(Collected data)
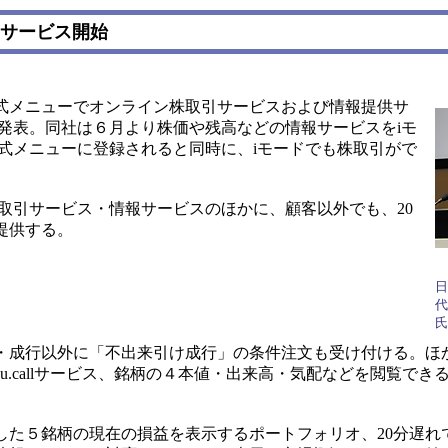
引サービス開始
メニューでオンライン株取引サービスおよび情報提供サ
を開始すると発表。同社は６月より株価や残高などの情報サービスをiモ
式メニューに登録されると同時に、iモードでも株取引がで
顧客向けの取引サービス・情報サービスのほかに、顧客以外でも、20
提供する。
日
代
氏
成行以外に「不出来引け成行」の条件注文も受け付ける。ほ
callサービス、銘柄の４本値・出来高・気配などを閲覧できるkab
。
た５銘柄の現在の損益を表示するポートフォリオ、20分遅れ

Task prompt —
Without copying any picture, write out the entries exactly.

Response for this exercise —
引サービス開始
メニューでオンライン株取引サービスおよび情報提供サ
を開始すると発表。同社は６月より株価や残高などの情報サービスをiモ
式メニューに登録されると同時に、iモードでも株取引がで
顧客向けの取引サービス・情報サービスのほかに、顧客以外でも、20
提供する。
日
代
氏
成行以外に「不出来引け成行」の条件注文も受け付ける。ほ
callサービス、銘柄の４本値・出来高・気配などを閲覧できるkab
。
た５銘柄の現在の損益を表示するポートフォリオ、20分遅れ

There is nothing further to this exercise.